(Original posting 10/13/2017) I’m currently preparing for comprehensive exams to complete my Master of Music in Church Music degree. Part of that is being prepared to answer a number of questions on worship and music philosophy. So, in preparation for that portion of the exams I’m going to inflict, . . . I mean share, some of my practice answers to those questions with you! So the first topic is, “what role should Scripture play in developing a worship and music philosophy?”
I’ll use Scripture to make the case for defining its own role. All references are to the ESV translation unless otherwise noted.
Hebrews 12:28b says, “offer God acceptable worship, with reverence and awe.” The word acceptable clearly implies that God has criteria for what pleases Him in worship. Also, there must be means of worship that are unacceptable to Him or else there would be no point for the above instruction. But this raises the obvious question, what determines acceptable worship?
In Deuteronomy, Moses gives the Israelites their final instructions before crossing the Jordan into the Promised Land. Chapter 12 contains instructions on the proper worship of God and verse 8 says, “You shall not do according to all we are doing here today, everyone doing whatever is right in his own eyes.” Thus, God determines what acceptable worship is, and our own intellect and feelings will only lead us astray. We must turn to God to know what is acceptable in His eyes. But again, we have an obvious question: where do we find these criteria?
First we see in Matthew 4:4 that we must turn to the word of God, as when Jesus quotes Deuteronomy to Satan, “Man does not live by bread alone but by every word that proceeds from the mouth of God.” Further, in 2 Timothy 3:16-18, “All Scripture is breathed out by God and is profitable for teaching, for reproof, for correction, and for training in righteousness, that the man of God may be complete, equipped for every good work.”
So here we have the principle that Scripture is our sole authority in all matters of faith and practice, known since the Reformation as the principle of Sola Scriptura. Thus, Scripture must be our guide in developing our worship and music philosophy. But how, then, are we to apply the Scriptures today? The Old Testament gave the what, when, and how of all the particulars of Tabernacle and Temple worship. But, although the New Testament gives the content of Christian worship, it provides very little to go on for the means and methods of worship in the assembled body of Christ.

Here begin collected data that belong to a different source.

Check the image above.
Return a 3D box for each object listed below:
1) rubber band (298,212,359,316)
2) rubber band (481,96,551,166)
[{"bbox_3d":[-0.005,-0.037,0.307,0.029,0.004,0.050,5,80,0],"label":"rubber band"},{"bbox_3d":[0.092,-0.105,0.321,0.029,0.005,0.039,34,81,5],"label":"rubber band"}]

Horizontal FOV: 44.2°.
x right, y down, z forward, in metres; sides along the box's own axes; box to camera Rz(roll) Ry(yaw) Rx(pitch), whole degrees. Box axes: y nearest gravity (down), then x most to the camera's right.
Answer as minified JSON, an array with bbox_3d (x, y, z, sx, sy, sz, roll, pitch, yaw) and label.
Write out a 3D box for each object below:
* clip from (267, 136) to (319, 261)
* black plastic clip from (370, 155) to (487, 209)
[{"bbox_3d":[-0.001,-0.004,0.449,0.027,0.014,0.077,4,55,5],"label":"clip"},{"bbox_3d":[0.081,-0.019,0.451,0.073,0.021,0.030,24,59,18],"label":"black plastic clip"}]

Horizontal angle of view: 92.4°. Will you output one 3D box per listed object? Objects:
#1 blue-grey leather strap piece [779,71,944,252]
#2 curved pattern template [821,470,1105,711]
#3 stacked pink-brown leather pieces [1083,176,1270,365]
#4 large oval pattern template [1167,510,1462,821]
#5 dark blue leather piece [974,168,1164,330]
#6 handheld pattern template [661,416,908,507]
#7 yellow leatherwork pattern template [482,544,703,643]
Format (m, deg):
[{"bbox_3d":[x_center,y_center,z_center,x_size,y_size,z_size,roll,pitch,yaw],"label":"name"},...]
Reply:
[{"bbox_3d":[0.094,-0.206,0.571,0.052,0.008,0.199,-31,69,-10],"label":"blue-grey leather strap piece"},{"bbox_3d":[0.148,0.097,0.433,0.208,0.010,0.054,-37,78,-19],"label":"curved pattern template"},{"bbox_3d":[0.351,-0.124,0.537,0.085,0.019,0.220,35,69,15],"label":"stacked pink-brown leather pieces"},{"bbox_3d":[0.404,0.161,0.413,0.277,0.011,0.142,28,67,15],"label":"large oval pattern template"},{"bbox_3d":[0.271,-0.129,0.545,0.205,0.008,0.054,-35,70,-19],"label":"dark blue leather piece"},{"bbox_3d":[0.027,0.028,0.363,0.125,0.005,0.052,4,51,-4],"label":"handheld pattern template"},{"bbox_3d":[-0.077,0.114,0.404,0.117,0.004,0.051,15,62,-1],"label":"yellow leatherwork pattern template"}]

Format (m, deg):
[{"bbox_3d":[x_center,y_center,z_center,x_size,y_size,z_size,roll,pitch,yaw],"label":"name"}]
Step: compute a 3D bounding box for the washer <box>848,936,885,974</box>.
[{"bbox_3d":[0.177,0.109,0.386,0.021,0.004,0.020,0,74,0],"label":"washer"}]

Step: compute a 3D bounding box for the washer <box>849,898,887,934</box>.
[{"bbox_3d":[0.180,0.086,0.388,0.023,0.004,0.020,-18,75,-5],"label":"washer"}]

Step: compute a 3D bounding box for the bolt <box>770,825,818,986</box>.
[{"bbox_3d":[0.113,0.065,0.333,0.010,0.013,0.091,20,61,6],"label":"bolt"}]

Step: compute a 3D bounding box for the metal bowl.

The approach of finding chapter and verse for the direct answer to every question, as could be done for Tabernacle and Temple worship, is called the Encyclopedic View of scripture. One just looks up the answer. Since we don’t have those direct answers in the New Testament we must approach Scripture using what is called the Encompassing View. This is what Paul was talking about in 2 Timothy about being “trained for every good work.” We use Scripture to train our discernment. The writer of Hebrews explains in chapter 5, verse 14, “But solid food is for the mature, for those who have their powers of discernment trained by constant practice to distinguish good from evil.”
An example of this can be found in Galatians 5 where Paul provides two lists, one of the works of the flesh, which are to be avoided, and one of the fruits of the Spirit, which are to be developed. In the first list He appends, “and things like these,” and to the second, “against such things there is no law.” The words like and such show that these lists are not exhaustive but that the trained Christian is to use their trained powers of discernment to know how to apply these lists to their own life experiences. Thus, Scripture provides boundaries and objectives for the Christian walk but leaves many details up to our trained powers of discernment.
Applying all this to the role of Scripture in developing a worship and music philosophy goes back to where we started: “offer God acceptable worship, with reverence and awe.” Reverence and awe are examples of the boundaries and objectives that Scripture sets for worship. Our worship must contain these two characteristics plus any others prescribed in Scripture, such as John 4:24, “God is spirit, and those who worship Him must worship in spirit and truth.” In applying the freedom of discernment, Galatians 5:13 instructs, “Do not use your freedom as an opportunity for the flesh, but through love serve one another.”
Thus the answer to, what role should Scripture play in developing a philosophy of worship and music, is: Scripture must be the sole guide in all matters of faith and practice within which we may apply the freedom of discernment trained by the word of God.